= Texte de lecture =
——
CEDH | AFFAIRE KALLIRI-GIANNIKOPOULOU ET AUTRES c. GRECE


PREMIÈRE SECTION
AFFAIRE KALLIRI-GIANNIKOPOULOU ET AUTRES c. GRÈCE
(Requête no 33173/02)
ARRÊT
STRASBOURG
10 février 2005
DÉFINITIF
10/05/2005
Cet arrêt deviendra définitif dans les conditions définies à l’article 44 § 2 de la Convention. Il peut subir des retouches de forme.
En l’affaire Kalliri-Giannikopoulou et autres c. Grèce,
La Cour européenne des Droits de l’Homme (première section), siégeant en une chambre composée de :
MM. L. Loucaides, président,    C.L. Rozakis,   Mme F. Tulkens

,   M. P. Lorenzen,   Mme N. Vajić,   MM. D. Spielmann,    S.E. Jebens, juges,  et de M. S. Nielsen, greffie...

PREMIÈRE SECTION
AFFAIRE KALLIRI-GIANNIKOPOULOU ET AUTRES c. GRÈCE
(Requête no 33173/02)
ARRÊT
STRASBOURG
10 février 2005
DÉFINITIF
10/05/2005
Cet arrêt deviendra définitif dans les conditions définies à l’article 44 § 2 de la Convention. Il peut subir des retouches de forme.
En l’affaire Kalliri-Giannikopoulou et autres c. Grèce,
La Cour européenne des Droits de l’Homme (première section), siégeant en une chambre composée de :
MM. L. Loucaides, président,    C.L. Rozakis,   Mme F. Tulkens,   M. P. Lorenzen,   Mme N. Vajić,   MM. D. Spielmann,    S.E. Jebens, juges,  et de M. S. Nielsen, greffier de section,
Après en avoir délibéré en chambre du conseil le 20 janvier 2005,
Rend l’arrêt que voici, adopté à cette date :
PROCÉDURE
1.  A l’origine de l’affaire se trouve une requête (no 33173/02) dirigée contre la République hellénique par six ressortissantes de cet Etat, Mmes Efthalia Kalliri-Giannikopoulou, Stamatina Balaktsi, Despoina Vintzilaiou, Aristoula Stergiou, Vassiliki Feida-Vyniou et Athina Mamopoulou-Kotsana (« les requérantes »), qui ont saisi la Cour le 2 septembre 2002 en vertu de l’article 34 de la Convention de sauvegarde des Droits de l’Homme et des Libertés fondamentales (« la Convention »).
2.  Les requérantes sont représentées par le cabinet d’avocats G. K. Stefanakis et associés, ayant son siège à Athènes. Le gouvernement grec (« le Gouvernement ») est représenté par la déléguée de son agent, Mme G. Skiani, assesseur auprès du Conseil Juridique de l’Etat.
3.  Le 22 octobre 2003, la Cour a décidé de communiquer le grief tiré de la durée de la procédure au Gouvernement. Se prévalant de l’article 29 § 3 de la Convention, elle a décidé qu’elle se prononcerait en même temps sur la recevabilité et le fond.
EN FAIT
4.  Les requérantes sont membres à la retraite du personnel administratif des tribunaux grecs.
5.  Le 12 décembre 1994, elles saisirent le tribunal administratif de première instance d’Athènes d’une demande tendant à la condamnation de l’Etat grec à leur verser diverses sommes au titre des dommages intérêts, faute pour celui-ci de les avoir admises à un échelon salarial supérieur.
——
= Travail à faire =
1 – Extrayez de l'arrêt, mot pour mot, tout le passage qui va de « 2.  Les requérantes sont » jusqu'à « et le fond. ».
2 – Répondez aux questions suivantes à l'aide de l'arrêt.
(a) À quelle date les requérantes ont-elles saisi la Cour ?
(b) Par quel cabinet d'avocats les requérantes sont-elles représentées ?
(c) Quel tribunal les requérantes ont-elles saisi le 12 décembre 1994 ?
3 – Dressez la liste complète des requérantes nommées dans l'arrêt.
L'arrêt doit servir de seule source.

= Données fournies =
——
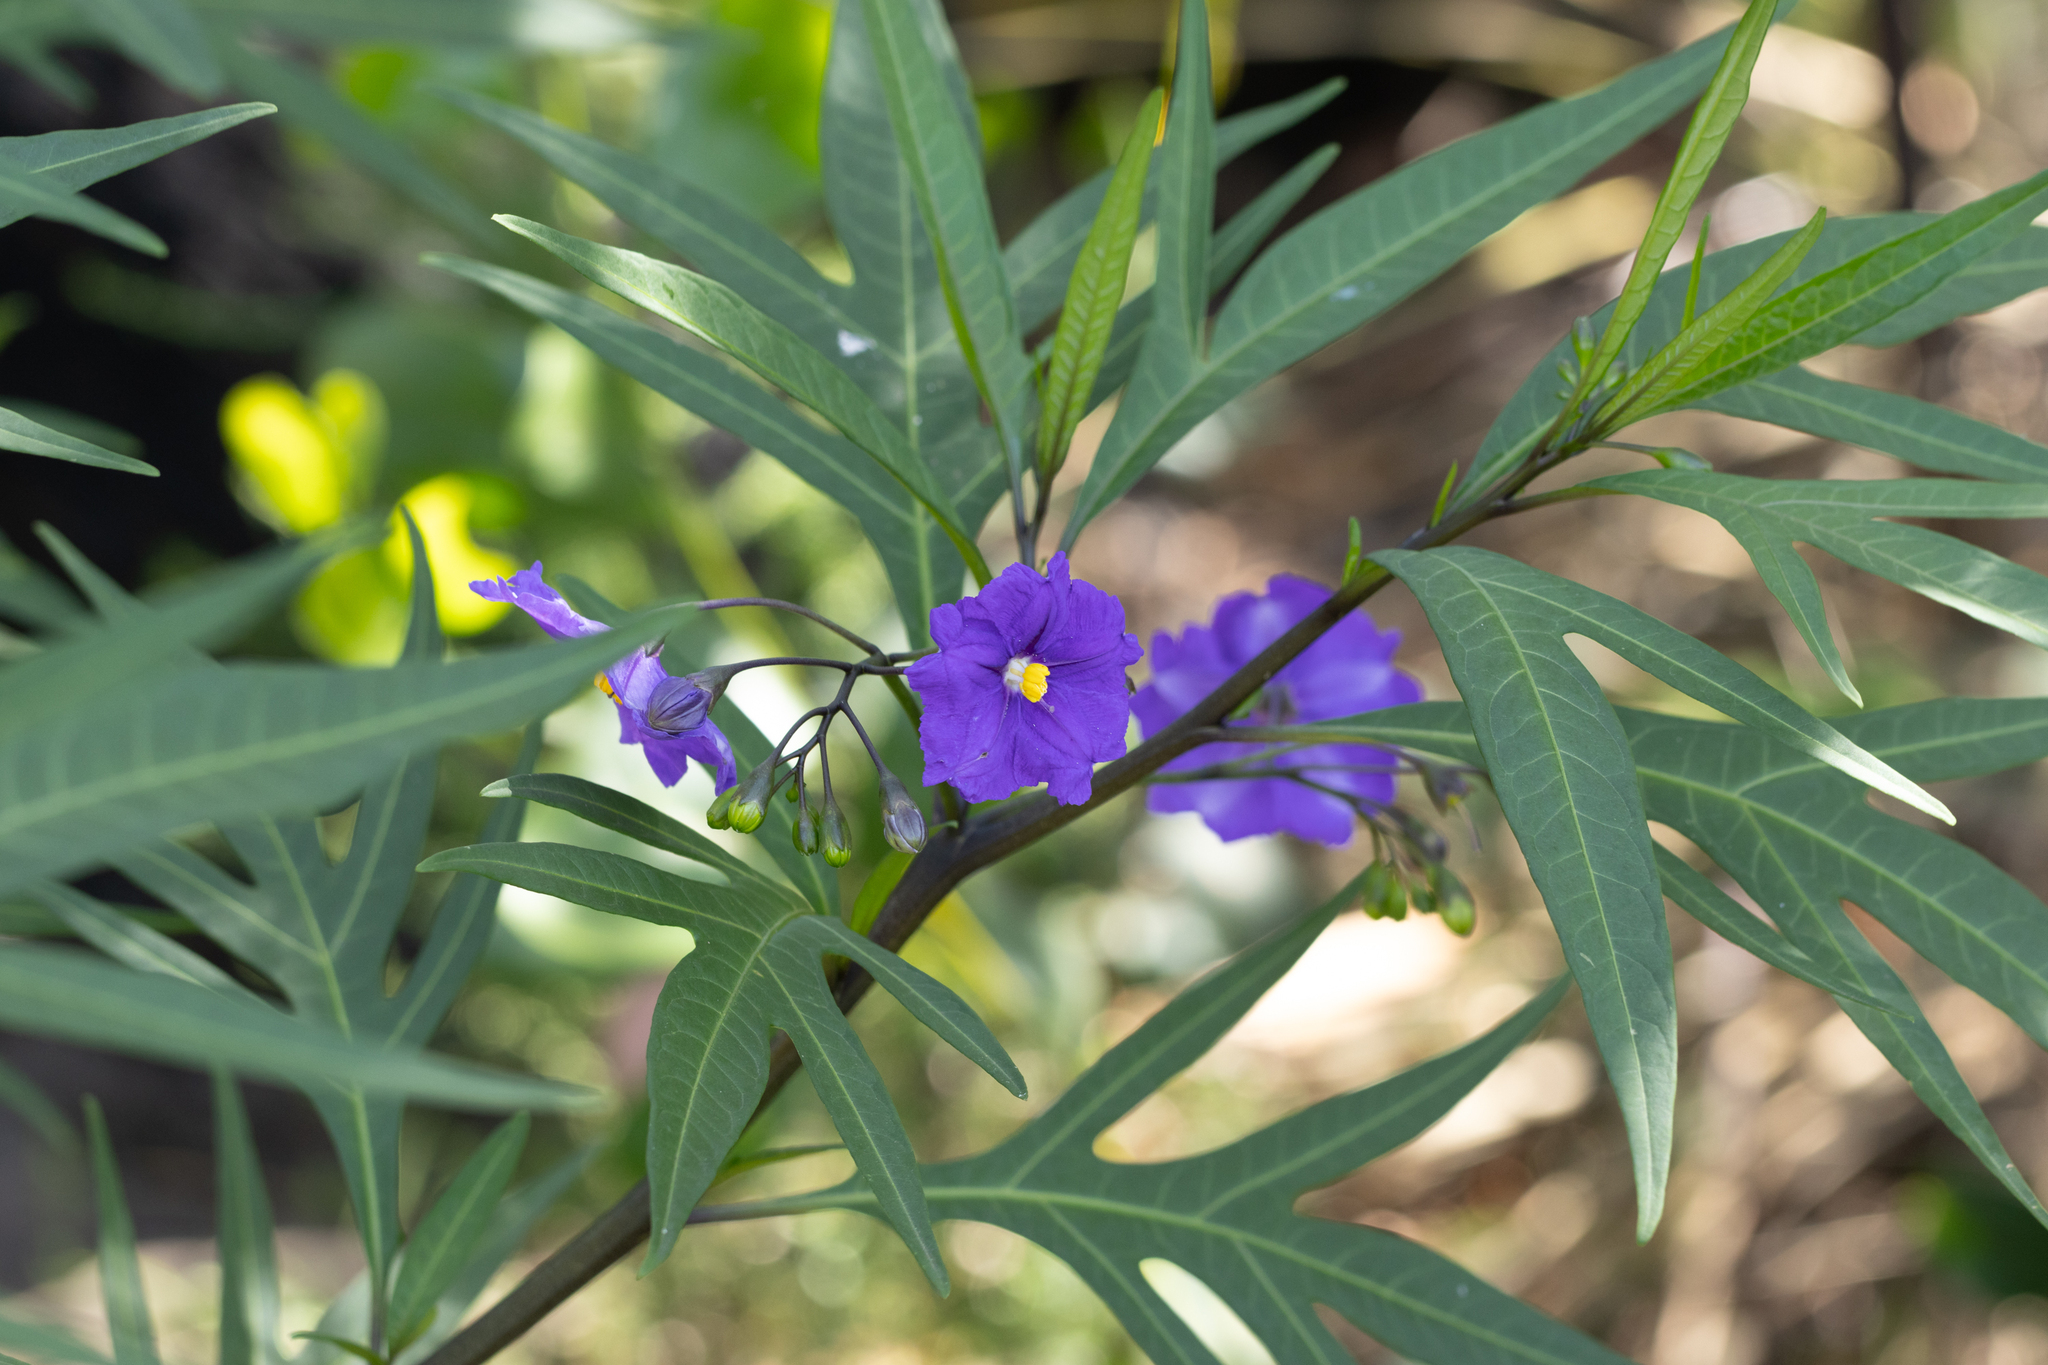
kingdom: Plantae
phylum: Tracheophyta
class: Magnoliopsida
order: Solanales
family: Solanaceae
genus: Solanum
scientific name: Solanum laciniatum
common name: Kangaroo-apple
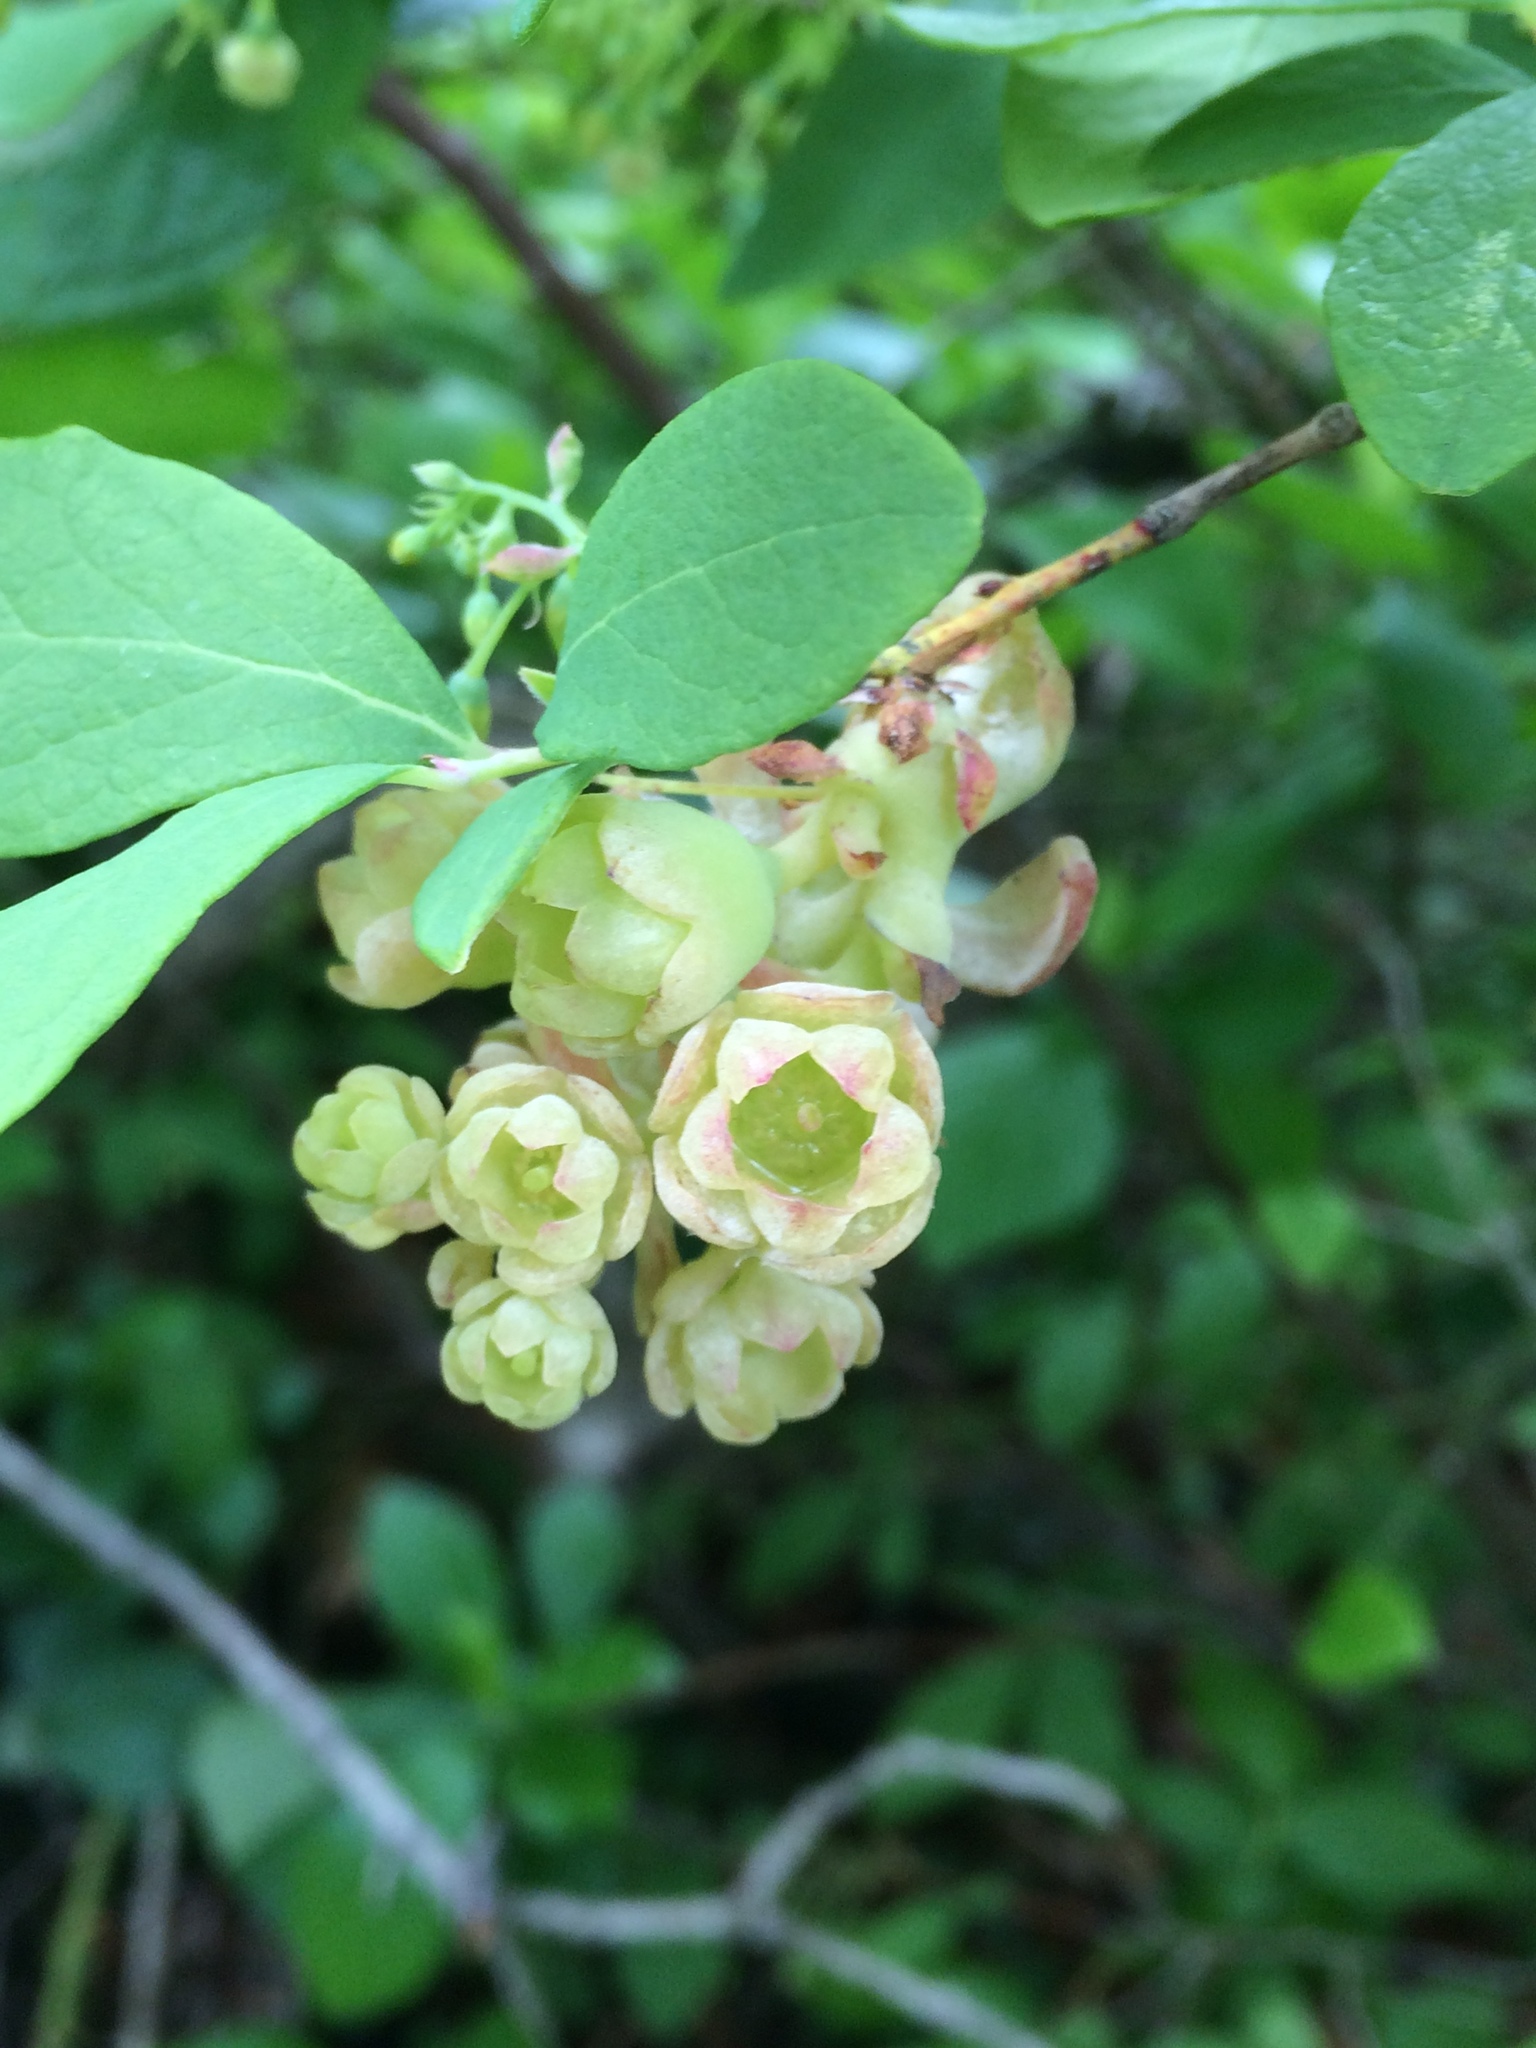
——
= Résultats de l'exercice =
1 –
2.  Les requérantes sont représentées par le cabinet d’avocats G. K. Stefanakis et associés, ayant son siège à Athènes. Le gouvernement grec (« le Gouvernement ») est représenté par la déléguée de son agent, Mme G. Skiani, assesseur auprès du Conseil Juridique de l’Etat.
3.  Le 22 octobre 2003, la Cour a décidé de communiquer le grief tiré de la durée de la procédure au Gouvernement. Se prévalant de l’article 29 § 3 de la Convention, elle a décidé qu’elle se prononcerait en même temps sur la recevabilité et le fond.

2 –
(a) Le 2 septembre 2002.
(b) Le cabinet d'avocats G. K. Stefanakis et associés, qui a son siège à Athènes.
(c) Le tribunal administratif de première instance d'Athènes.

3 –
Efthalia Kalliri-Giannikopoulou
Stamatina Balaktsi
Despoina Vintzilaiou
Aristoula Stergiou
Vassiliki Feida-Vyniou
Athina Mamopoulou-Kotsana